TEMPO.CO, Jakarta - Indonesia Corruption Watch menilai putusan Peninjauan Kembali yang dijatuhkan oleh Mahkamah Agung terhadap Fahmi Darmawansyah tak masuk akal. Dalam putusan PK tersebut hukuman terpidana kasus korupsi itu dikurangi dari 3 tahun 6 bulan menjadi 1 tahun 6 bulan penjara;
"Putusan ini sangat tidak masuk akal, selain karena pengurangan hukuman, juga menyangkut argumentasi yang dijadikan dasar permohonan PK itu diterima oleh Mahkamah Agung," kata peneliti ICW, Kurnia Ramadhana, Jumat, 11 Desember 2020.
Kurnia mengatakan salah satu alasan mengapa putusan itu dianggap tak masuk akal adalah soal pemberian mobil Mitsubishi Triton yang dimintakan Wahid Husen bukan dikehendaki atas niat jahat, melainkan karena sifat kedermawanannya.
"Titik fatal pertimbangan putusan ada pada poin ini, bagaimana mungkin pemberian barang terhadap Kepala Lembaga Pemasyarakatan yang dilakukan oleh warga binaan dianggap sebagai sifat kedermawanan?" kata dia.
Menurut dia, perbuatan tersebut secara terang-terangan merupakan tindak pidana suap atau setidaknya gratifikasi.

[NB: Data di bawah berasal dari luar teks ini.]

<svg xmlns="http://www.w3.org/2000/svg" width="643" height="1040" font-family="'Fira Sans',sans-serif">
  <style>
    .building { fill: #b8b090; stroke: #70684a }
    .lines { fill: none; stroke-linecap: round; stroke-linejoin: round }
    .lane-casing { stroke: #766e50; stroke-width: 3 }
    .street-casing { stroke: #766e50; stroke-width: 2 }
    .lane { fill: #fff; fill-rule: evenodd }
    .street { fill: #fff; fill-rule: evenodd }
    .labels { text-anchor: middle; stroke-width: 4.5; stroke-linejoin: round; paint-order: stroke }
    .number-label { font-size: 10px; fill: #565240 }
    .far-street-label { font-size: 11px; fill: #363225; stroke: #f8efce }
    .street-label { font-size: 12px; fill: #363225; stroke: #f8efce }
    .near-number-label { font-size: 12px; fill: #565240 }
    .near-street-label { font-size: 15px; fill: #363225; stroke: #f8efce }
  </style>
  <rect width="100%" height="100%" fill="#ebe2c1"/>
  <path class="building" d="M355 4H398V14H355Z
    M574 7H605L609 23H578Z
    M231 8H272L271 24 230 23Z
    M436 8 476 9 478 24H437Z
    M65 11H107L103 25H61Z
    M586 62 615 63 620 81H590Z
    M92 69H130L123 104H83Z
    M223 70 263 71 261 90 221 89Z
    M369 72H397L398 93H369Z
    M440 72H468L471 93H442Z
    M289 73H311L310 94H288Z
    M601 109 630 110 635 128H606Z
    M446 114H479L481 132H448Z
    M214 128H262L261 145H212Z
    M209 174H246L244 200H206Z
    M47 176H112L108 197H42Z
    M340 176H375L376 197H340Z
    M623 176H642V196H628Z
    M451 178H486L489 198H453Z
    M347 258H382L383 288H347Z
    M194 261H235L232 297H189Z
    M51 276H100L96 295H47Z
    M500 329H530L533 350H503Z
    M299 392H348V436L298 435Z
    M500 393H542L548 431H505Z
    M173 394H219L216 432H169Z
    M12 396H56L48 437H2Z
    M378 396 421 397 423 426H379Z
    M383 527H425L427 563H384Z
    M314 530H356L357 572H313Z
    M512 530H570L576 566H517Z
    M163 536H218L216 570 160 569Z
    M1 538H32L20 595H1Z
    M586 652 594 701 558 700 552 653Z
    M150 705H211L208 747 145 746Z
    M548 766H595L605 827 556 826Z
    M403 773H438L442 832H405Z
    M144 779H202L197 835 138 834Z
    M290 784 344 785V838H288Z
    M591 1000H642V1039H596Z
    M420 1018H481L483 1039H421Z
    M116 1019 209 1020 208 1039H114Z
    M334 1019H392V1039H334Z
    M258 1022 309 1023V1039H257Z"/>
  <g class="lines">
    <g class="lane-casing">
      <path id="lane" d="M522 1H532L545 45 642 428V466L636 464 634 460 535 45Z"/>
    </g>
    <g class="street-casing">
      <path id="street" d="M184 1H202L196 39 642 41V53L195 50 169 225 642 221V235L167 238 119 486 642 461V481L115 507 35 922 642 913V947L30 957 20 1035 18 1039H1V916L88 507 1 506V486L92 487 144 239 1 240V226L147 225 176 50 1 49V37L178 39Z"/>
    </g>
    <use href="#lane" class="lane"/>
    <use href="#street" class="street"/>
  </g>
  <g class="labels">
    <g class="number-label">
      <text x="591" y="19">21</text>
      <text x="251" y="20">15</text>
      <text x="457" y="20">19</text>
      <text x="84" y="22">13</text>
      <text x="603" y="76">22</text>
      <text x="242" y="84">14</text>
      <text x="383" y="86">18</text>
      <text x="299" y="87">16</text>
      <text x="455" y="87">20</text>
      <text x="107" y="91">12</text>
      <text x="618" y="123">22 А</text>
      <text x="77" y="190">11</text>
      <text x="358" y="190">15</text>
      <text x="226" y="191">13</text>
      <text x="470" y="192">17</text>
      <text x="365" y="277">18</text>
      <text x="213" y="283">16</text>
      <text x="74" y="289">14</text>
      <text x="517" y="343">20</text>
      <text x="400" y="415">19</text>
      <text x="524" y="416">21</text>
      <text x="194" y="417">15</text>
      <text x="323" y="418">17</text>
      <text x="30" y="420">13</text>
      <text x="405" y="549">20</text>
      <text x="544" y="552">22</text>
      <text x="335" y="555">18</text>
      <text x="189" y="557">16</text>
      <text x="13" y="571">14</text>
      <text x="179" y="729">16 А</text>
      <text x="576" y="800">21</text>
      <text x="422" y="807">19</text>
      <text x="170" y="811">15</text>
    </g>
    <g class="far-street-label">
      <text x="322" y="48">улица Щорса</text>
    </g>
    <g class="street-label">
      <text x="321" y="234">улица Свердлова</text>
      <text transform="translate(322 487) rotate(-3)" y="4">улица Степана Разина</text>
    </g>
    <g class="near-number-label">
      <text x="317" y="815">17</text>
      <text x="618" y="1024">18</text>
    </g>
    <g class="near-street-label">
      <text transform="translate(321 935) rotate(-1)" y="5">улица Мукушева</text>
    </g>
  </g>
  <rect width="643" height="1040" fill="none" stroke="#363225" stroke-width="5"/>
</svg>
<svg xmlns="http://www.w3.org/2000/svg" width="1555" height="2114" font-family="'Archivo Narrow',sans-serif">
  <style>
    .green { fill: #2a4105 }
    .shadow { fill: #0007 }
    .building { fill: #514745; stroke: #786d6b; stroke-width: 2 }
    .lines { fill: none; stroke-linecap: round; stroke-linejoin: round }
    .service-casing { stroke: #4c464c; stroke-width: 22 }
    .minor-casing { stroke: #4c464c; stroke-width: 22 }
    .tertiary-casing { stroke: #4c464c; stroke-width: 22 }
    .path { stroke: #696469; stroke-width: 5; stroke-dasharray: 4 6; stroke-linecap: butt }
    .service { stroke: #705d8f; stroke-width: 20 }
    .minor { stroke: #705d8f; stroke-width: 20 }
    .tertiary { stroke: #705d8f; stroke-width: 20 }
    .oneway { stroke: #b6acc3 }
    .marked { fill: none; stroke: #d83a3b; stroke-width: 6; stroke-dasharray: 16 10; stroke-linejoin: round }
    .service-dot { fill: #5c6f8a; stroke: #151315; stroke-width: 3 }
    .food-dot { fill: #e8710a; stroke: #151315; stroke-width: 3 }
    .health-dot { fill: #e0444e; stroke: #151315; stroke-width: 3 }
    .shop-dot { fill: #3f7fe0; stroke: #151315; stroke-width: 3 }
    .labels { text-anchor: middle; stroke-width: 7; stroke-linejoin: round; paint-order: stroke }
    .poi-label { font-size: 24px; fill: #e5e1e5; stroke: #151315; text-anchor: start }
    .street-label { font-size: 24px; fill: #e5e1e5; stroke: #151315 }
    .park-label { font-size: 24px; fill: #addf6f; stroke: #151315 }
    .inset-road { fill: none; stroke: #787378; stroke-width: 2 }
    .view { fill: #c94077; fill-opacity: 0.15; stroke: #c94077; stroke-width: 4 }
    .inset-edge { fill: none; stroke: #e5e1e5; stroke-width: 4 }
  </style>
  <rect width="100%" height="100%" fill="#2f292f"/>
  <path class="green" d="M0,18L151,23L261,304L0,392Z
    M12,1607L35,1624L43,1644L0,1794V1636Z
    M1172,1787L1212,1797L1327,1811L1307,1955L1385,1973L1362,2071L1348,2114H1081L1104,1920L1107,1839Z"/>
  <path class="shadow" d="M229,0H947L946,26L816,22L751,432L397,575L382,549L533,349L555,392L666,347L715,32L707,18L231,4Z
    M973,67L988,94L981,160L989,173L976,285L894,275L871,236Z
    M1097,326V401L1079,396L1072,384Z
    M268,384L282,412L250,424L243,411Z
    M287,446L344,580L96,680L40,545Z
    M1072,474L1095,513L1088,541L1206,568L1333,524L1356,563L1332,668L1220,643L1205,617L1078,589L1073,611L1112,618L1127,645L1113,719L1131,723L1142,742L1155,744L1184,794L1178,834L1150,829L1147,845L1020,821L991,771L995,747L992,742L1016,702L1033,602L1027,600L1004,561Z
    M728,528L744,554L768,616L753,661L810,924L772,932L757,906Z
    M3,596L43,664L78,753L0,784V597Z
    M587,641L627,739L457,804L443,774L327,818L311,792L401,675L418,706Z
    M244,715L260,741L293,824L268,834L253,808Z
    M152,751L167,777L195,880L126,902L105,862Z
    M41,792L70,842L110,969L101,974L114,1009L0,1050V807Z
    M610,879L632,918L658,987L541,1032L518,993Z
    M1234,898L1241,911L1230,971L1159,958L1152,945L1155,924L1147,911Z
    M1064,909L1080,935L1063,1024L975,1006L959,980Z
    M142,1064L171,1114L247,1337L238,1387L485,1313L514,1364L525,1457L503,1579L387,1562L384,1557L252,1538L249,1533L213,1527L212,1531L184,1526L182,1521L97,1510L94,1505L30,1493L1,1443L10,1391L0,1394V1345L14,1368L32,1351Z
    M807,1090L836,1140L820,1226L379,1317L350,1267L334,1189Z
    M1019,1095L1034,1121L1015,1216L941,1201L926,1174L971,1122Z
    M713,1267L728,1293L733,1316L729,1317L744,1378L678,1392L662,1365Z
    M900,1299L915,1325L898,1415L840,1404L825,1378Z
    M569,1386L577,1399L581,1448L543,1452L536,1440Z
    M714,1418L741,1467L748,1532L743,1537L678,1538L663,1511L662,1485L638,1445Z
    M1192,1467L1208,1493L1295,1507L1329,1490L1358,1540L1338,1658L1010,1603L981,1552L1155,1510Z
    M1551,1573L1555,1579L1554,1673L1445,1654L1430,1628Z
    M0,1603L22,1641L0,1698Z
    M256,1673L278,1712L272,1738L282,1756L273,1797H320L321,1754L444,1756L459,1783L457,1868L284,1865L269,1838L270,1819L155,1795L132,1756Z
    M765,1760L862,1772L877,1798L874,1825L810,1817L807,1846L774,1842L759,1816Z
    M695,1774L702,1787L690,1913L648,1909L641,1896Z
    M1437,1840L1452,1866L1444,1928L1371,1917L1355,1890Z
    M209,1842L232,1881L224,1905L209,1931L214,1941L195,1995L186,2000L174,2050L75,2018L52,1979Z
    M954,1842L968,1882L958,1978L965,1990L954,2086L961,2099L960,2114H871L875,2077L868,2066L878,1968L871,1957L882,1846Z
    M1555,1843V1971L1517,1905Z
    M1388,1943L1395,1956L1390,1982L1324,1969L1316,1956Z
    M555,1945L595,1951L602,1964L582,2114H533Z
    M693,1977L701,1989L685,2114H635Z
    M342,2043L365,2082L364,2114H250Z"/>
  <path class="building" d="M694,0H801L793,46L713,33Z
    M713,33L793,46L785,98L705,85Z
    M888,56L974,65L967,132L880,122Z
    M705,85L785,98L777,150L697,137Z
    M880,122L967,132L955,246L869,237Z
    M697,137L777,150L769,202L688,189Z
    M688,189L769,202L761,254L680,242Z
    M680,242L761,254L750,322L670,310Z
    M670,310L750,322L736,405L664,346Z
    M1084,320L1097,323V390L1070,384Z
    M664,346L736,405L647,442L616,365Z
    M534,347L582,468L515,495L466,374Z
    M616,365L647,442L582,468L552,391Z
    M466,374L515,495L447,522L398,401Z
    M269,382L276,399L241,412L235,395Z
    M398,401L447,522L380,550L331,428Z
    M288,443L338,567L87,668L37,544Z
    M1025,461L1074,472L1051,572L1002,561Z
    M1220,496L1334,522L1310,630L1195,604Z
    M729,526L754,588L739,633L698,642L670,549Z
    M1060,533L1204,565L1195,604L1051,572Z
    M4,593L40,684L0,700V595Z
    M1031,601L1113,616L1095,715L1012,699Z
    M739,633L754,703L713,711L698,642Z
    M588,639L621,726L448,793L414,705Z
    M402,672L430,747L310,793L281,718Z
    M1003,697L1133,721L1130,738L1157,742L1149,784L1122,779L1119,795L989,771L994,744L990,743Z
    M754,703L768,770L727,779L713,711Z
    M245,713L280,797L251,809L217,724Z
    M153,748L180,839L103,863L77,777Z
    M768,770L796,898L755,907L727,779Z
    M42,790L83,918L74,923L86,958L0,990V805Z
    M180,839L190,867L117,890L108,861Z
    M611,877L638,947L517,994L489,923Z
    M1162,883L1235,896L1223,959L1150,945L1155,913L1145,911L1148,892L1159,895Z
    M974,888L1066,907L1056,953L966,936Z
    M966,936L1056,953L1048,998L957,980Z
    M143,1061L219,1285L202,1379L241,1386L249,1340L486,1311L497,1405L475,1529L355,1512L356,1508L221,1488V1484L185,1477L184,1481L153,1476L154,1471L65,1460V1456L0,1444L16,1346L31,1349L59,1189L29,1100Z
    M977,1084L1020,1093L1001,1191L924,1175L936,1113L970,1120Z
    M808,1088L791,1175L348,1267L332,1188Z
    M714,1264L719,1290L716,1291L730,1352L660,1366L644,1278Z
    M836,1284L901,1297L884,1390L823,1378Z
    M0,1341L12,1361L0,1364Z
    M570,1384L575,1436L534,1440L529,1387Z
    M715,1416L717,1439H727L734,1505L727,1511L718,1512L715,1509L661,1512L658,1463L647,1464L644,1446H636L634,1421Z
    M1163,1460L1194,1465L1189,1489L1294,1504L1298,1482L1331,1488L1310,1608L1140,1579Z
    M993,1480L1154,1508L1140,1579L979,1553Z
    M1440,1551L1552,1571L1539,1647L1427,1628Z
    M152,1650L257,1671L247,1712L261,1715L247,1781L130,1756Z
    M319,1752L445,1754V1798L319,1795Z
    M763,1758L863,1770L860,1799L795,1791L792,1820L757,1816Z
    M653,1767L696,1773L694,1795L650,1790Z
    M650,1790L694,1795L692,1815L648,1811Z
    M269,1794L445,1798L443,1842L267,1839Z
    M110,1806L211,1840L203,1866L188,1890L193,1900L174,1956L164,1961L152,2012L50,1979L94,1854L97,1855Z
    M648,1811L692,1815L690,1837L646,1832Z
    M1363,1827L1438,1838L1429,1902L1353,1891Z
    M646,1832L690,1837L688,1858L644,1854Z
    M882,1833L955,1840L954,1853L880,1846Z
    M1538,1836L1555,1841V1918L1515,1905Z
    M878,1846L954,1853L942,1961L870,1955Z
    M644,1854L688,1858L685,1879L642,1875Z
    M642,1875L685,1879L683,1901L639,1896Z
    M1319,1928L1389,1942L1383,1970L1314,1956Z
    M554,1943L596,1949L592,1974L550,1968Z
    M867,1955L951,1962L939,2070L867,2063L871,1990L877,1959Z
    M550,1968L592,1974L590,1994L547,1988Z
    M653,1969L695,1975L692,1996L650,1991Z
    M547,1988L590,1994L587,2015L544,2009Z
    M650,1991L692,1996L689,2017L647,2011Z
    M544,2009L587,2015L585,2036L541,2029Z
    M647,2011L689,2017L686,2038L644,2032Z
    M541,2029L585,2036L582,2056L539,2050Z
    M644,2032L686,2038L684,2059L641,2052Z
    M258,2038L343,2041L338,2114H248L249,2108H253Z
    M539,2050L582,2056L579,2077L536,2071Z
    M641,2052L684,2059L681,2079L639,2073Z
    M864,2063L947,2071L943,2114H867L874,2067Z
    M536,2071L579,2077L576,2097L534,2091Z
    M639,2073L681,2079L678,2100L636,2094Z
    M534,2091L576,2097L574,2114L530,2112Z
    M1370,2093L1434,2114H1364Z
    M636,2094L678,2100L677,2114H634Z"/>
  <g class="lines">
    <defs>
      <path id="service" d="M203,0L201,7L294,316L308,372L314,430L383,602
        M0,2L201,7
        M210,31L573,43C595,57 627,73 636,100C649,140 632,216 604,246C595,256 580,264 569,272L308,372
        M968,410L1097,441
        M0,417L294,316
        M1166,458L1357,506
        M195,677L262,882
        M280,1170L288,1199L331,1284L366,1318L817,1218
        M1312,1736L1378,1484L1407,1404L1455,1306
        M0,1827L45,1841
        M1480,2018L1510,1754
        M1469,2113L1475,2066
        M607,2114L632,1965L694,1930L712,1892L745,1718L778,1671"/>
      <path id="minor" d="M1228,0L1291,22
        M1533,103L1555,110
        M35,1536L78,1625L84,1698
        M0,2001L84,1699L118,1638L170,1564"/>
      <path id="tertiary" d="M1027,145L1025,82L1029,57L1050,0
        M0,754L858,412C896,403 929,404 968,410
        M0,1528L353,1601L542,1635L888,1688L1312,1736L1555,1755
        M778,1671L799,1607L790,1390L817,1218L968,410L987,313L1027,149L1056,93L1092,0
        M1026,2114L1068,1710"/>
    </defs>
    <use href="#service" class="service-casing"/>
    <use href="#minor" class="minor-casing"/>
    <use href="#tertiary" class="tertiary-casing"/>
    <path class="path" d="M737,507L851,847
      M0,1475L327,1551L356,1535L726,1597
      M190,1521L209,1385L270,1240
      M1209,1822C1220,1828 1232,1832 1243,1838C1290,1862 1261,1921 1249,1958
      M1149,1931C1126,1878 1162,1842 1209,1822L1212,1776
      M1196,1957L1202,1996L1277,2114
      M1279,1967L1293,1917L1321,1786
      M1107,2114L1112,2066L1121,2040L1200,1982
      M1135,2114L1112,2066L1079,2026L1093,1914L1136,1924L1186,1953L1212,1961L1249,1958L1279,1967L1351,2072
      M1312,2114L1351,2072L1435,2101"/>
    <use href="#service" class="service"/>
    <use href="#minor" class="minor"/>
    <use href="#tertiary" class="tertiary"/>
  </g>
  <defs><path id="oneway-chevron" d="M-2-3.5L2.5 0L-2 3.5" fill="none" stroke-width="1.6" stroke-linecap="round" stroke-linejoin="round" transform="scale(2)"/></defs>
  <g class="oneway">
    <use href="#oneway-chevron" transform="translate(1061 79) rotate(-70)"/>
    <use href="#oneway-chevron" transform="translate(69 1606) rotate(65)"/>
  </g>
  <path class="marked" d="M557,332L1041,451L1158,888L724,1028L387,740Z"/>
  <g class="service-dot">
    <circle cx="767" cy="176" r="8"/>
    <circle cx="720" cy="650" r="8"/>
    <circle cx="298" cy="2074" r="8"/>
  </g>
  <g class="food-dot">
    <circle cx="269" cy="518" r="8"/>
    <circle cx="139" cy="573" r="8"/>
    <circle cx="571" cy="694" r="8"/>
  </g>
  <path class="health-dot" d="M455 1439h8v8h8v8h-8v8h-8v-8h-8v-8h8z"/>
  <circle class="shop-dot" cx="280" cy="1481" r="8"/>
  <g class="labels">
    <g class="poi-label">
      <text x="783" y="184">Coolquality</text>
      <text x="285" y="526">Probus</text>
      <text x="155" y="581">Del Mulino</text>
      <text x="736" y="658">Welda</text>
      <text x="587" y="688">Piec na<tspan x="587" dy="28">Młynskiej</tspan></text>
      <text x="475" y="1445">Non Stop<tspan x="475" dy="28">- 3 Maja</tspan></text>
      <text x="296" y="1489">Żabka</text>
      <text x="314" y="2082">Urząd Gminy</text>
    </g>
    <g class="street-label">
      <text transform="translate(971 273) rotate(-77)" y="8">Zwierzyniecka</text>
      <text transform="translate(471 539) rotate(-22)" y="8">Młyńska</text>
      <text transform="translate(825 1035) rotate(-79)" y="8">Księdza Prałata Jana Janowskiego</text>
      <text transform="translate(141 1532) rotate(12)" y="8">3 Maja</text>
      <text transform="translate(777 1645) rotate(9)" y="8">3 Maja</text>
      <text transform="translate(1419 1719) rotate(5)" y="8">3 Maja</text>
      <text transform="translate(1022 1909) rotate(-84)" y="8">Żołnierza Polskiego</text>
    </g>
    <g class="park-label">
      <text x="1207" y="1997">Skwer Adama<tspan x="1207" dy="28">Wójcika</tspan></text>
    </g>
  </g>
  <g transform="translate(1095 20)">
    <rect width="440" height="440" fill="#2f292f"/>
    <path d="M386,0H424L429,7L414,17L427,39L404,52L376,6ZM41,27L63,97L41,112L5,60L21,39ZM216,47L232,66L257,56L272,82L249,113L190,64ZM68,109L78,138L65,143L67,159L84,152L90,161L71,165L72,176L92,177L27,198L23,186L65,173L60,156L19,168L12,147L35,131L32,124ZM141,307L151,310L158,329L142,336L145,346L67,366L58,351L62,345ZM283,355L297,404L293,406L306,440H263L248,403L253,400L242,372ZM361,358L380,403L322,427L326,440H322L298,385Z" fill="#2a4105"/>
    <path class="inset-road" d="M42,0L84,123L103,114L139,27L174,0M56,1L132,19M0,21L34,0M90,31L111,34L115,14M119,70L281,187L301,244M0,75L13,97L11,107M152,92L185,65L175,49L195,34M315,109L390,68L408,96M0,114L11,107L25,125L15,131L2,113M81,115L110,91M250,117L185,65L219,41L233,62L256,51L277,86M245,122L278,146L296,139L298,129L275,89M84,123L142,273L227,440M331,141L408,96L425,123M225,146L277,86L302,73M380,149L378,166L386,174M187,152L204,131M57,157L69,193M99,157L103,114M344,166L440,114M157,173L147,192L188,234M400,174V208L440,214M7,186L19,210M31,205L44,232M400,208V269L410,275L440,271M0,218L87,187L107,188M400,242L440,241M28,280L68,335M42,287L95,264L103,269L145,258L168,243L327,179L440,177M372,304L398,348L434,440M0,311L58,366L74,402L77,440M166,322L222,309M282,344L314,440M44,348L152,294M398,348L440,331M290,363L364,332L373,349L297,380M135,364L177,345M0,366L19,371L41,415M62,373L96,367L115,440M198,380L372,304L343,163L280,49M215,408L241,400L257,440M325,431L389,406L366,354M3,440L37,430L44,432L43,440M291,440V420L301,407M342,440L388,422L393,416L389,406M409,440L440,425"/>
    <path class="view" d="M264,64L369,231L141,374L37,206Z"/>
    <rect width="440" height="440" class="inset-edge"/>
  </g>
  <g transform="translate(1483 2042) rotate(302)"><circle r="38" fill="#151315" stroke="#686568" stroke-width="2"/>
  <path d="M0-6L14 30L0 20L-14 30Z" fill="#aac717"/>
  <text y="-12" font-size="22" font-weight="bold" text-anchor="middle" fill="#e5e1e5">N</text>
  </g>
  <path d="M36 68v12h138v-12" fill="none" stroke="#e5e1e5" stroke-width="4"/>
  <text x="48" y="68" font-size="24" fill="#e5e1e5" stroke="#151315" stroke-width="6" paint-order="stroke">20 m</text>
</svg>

Untuk itu, ICW mendesak agar Mahkamah Agung dapat menjelaskan logika di balik putusan PK ini. Jika tidak, kata dia, maka putusan ini amat mencoreng rasa keadilan di tengah masyarakat dan semakin menurunkan derajat kepercayaan publik terhadap lembaga peradilan itu sendiri.